▸ **Work required**: Find and copy every line in the records that includes the string "lines".

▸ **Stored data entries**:
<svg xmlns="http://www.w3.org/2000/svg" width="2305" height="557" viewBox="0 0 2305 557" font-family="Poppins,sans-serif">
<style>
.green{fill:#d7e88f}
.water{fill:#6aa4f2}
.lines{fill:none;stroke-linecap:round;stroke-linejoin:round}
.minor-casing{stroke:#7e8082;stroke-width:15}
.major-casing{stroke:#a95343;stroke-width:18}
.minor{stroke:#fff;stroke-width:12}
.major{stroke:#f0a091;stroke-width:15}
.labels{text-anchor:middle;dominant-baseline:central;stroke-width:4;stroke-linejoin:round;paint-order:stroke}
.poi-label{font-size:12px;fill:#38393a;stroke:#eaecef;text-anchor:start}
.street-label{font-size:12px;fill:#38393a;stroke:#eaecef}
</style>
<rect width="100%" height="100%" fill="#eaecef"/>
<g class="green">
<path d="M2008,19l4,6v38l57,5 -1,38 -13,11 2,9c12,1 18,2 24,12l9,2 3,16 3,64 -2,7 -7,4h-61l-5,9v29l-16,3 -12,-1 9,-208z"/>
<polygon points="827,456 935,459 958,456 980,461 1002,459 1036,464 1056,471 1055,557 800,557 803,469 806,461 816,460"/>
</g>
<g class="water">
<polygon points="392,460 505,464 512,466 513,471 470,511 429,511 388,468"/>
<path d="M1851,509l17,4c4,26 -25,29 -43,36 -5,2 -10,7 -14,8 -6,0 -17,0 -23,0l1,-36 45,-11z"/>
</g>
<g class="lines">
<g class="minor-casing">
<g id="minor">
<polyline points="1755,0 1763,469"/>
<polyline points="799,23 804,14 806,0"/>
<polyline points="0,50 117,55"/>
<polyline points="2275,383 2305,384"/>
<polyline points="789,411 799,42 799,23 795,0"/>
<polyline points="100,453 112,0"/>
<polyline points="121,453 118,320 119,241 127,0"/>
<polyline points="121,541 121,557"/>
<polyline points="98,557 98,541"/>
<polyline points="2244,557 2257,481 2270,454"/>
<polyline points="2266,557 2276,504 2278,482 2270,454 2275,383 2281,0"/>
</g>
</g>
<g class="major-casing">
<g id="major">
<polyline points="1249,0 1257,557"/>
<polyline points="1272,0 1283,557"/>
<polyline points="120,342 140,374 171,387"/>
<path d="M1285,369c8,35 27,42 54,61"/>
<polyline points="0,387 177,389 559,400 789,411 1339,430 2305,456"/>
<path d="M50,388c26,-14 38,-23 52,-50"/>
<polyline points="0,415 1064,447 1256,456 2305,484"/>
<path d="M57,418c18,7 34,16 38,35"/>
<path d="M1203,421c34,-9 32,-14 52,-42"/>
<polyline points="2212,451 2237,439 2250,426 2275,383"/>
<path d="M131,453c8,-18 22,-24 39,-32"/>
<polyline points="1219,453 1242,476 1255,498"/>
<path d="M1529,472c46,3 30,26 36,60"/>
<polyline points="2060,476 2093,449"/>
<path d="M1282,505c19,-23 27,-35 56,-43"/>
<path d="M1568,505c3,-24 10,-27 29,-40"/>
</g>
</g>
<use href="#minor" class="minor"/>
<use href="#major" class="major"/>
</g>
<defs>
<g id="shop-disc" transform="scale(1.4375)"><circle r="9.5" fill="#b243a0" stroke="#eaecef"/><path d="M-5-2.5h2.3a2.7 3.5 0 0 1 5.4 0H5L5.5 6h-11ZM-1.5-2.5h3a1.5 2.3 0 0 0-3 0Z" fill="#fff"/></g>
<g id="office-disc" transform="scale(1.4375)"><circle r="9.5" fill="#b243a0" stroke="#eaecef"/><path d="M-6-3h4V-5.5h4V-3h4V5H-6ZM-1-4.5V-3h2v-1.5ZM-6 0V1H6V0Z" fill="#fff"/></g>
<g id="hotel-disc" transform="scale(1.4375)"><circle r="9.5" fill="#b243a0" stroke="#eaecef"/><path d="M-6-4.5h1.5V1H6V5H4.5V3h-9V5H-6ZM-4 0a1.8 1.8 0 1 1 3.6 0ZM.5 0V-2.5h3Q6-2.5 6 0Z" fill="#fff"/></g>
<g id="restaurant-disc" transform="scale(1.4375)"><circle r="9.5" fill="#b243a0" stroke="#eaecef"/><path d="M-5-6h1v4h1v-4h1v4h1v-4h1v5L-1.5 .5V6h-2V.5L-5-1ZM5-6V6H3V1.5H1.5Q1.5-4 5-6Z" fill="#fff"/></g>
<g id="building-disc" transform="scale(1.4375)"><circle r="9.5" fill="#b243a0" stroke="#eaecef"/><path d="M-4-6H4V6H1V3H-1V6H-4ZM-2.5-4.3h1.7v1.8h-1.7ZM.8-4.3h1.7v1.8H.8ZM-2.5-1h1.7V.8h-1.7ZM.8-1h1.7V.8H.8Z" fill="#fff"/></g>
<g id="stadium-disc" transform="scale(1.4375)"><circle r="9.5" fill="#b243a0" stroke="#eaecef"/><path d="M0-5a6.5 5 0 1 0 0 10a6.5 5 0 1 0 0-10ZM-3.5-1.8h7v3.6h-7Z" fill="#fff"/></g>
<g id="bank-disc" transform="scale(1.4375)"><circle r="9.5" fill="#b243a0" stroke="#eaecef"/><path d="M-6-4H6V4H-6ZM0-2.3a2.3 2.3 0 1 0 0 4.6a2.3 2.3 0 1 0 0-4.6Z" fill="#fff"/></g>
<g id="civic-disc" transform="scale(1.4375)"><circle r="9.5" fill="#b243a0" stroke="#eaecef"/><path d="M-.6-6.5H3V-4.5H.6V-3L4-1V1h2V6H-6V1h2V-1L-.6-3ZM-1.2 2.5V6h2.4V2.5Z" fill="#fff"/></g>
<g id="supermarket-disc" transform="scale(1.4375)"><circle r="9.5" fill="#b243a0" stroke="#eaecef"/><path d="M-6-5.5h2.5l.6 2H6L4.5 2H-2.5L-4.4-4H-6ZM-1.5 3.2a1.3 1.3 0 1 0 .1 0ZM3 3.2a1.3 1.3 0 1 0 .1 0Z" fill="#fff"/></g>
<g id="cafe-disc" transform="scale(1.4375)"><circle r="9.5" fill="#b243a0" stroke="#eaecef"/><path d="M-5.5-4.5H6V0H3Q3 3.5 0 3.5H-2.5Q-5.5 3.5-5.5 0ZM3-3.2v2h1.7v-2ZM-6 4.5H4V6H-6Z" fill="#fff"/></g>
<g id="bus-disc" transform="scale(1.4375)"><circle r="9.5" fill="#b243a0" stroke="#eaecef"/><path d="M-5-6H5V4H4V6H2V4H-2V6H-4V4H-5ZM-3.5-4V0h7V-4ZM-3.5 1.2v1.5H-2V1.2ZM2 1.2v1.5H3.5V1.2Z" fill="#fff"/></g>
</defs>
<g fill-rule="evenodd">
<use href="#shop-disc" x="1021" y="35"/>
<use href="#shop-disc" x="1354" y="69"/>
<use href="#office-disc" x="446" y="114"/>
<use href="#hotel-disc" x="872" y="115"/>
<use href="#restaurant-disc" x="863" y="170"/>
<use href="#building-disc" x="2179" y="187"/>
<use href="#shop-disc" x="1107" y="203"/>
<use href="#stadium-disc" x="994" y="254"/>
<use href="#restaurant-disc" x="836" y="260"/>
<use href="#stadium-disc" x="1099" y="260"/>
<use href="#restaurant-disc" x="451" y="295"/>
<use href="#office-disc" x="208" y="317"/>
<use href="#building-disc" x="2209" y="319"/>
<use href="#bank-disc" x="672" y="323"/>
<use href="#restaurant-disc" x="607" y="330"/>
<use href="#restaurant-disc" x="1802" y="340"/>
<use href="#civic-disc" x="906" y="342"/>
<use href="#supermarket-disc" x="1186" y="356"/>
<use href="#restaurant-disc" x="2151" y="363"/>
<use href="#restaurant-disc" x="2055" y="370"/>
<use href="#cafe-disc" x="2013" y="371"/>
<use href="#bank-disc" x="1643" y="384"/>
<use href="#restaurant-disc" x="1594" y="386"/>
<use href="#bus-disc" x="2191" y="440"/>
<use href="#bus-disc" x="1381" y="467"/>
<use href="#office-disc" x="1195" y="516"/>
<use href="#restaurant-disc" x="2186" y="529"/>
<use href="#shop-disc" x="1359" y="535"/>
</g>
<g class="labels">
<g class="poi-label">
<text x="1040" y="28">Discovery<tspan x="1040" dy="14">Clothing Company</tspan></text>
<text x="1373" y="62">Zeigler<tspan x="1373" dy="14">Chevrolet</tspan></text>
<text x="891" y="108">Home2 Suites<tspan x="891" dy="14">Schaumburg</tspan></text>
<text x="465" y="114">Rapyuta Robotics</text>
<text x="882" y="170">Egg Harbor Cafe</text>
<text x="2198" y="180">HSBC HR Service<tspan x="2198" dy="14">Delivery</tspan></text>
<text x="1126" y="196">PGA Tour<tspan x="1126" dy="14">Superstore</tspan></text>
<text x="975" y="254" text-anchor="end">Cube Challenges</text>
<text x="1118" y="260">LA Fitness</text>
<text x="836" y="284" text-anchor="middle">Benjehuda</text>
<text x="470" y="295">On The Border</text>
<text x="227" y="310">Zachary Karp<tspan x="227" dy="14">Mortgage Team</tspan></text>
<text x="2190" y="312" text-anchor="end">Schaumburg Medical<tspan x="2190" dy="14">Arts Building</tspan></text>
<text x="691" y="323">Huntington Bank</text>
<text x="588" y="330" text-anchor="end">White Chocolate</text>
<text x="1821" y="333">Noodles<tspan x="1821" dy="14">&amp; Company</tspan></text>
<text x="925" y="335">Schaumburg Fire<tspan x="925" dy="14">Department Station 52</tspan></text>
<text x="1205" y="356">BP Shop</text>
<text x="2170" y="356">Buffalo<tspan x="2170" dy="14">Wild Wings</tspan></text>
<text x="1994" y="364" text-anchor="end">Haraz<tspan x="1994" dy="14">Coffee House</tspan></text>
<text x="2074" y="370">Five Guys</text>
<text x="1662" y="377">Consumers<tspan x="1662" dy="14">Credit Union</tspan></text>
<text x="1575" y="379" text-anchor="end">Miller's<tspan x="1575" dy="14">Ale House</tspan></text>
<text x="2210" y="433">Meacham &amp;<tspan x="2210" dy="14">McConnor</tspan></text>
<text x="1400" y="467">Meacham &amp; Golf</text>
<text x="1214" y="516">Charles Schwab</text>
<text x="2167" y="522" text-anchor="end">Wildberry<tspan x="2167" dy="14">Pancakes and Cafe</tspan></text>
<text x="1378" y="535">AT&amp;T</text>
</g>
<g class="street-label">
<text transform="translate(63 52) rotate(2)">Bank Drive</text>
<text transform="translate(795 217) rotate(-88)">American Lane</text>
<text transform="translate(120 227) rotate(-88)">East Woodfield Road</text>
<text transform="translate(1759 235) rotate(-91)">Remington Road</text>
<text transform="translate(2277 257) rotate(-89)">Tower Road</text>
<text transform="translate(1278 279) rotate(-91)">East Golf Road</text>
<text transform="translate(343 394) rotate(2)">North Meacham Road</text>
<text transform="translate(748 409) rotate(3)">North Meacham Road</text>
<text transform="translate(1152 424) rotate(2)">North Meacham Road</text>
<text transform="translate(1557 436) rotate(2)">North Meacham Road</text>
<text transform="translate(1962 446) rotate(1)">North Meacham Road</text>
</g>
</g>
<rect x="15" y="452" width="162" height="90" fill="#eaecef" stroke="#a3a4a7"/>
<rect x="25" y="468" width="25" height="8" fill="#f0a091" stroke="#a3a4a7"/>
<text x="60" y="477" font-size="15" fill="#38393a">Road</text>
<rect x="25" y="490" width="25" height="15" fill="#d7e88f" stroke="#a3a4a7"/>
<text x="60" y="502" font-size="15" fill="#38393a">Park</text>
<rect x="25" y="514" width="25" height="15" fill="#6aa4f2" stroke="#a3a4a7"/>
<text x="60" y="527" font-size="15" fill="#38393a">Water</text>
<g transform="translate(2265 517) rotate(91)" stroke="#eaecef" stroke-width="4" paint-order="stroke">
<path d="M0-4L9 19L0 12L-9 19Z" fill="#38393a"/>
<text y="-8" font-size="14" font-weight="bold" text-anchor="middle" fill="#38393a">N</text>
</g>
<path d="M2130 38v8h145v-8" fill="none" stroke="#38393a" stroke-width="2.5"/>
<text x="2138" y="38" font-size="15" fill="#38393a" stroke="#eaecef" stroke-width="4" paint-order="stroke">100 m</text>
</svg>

▸ **Reply to the exercise**:
.lines{fill:none;stroke-linecap:round;stroke-linejoin:round}
<g class="lines">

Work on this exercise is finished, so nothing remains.